The main issue which took this diocese by surprise was the significant difference between an appointment to a suffragan and a diocesan role.  Had the same nomination been to a suffragan post we think this diocese would have embraced it wholeheartedly.  The inconsistency has to do with the differing nature of the authority of suffragan and Diocesan posts.  We believe that the declarations and 5GPs need to be reviewed in terms of their internal consistency.

4. “The reactions to that nomination in the Church and beyond”
We have understood what happened following the announcement of the nomination in terms of a pastoral crisis. What we saw beyond the diocese, in blogosphere and social media, was very little comment of substance.
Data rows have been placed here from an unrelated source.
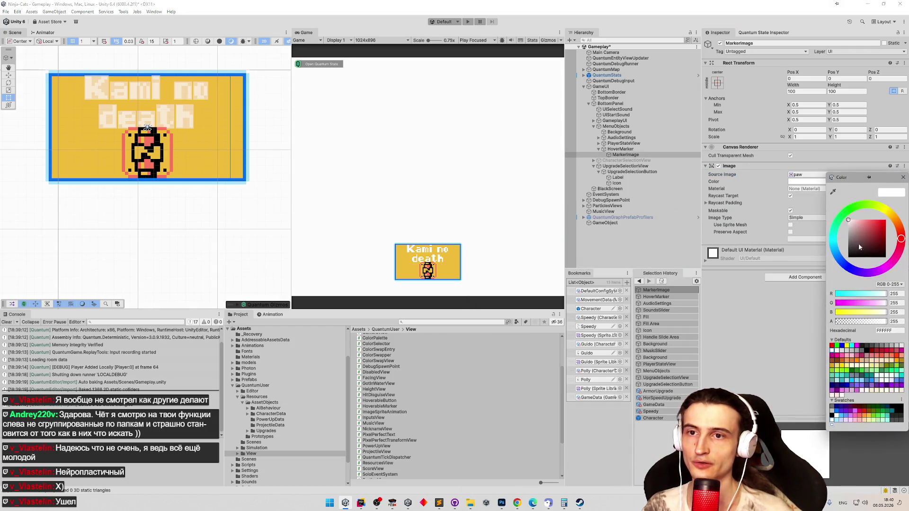
Tint the paw image black and close the colour picker
{"action": "left_click", "coordinate": [867, 257]}
{"action": "left_click", "coordinate": [902, 177]}
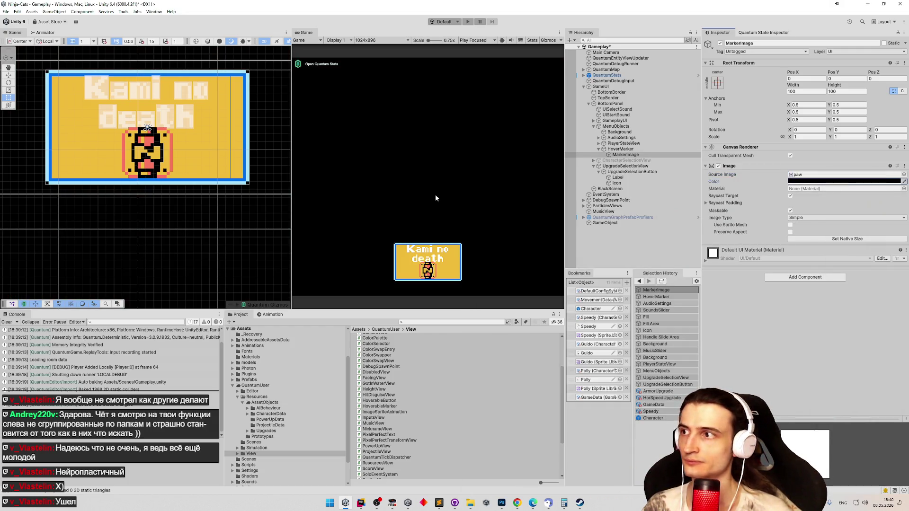
{"action": "left_click", "coordinate": [643, 155]}
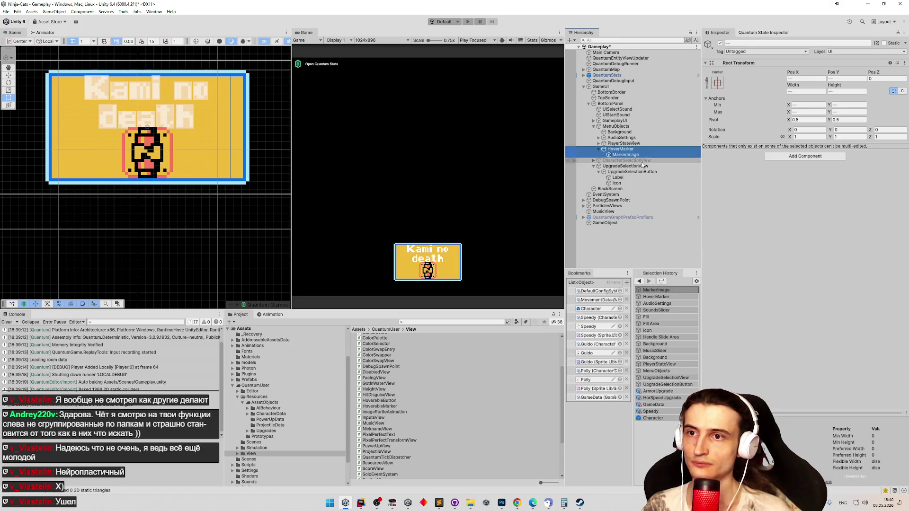
{"action": "key", "text": "Up"}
We published seven opinion pieces, here. Elsewhere, there were the think pieces from the national director for communications and the Archbishop of York and comment in the Church Times. Our acting Diocesan made two statements.

We want to emphasize the breadth of concern shown by lay people and those holding civic and community roles. We think it is important for the Church of England to recognise that the concerns of those lay people and civic and community leaders who spoke out were legitimate, and accurately articulated what many local people thought about what this would mean for Sheffield as a city and for the diocese as a whole.

We are aware of a great deal of correspondence from individuals to Bishop Philip but we decided to construct one letter which all those with concerns could co-sign.  There were several requests for petitions and more public shows of protest but we felt this was more appropriate.  Although the letter was never sent, due to Bishop Philip’s retreat and withdrawal, the statistics from that exercise have been made available.  We cannot comment on letters which we didn’t see but none of the letters we saw could have been described as an “attack”.

5. “The response of the institutional church to the nomination and the reactions to it”
Our acting diocesan and other diocesan senior staff have sought to enable people to speak via correspondence with them, many phone calls and numerous local level meetings attended by senior staff. We applaud the long hours involved, especially for our acting Diocesan in wanting to listen to the different responses of people across the diocese in the church and beyond it and to try and encourage us all to be considerate of one another and to pray for those who hold opposing views.

We are concerned and bemused that we don’t seem to be getting the same kind of encouragement to be honest and engage with each other appropriately from the wider church. But rest assured that we’re trying to do it anyway.

What has become apparent through this time is that the implications of the nomination to the See of Sheffield affected the wider church community significantly. We have received a great deal of interest from people beyond this diocese who wanted to engage in the questions which were being raised.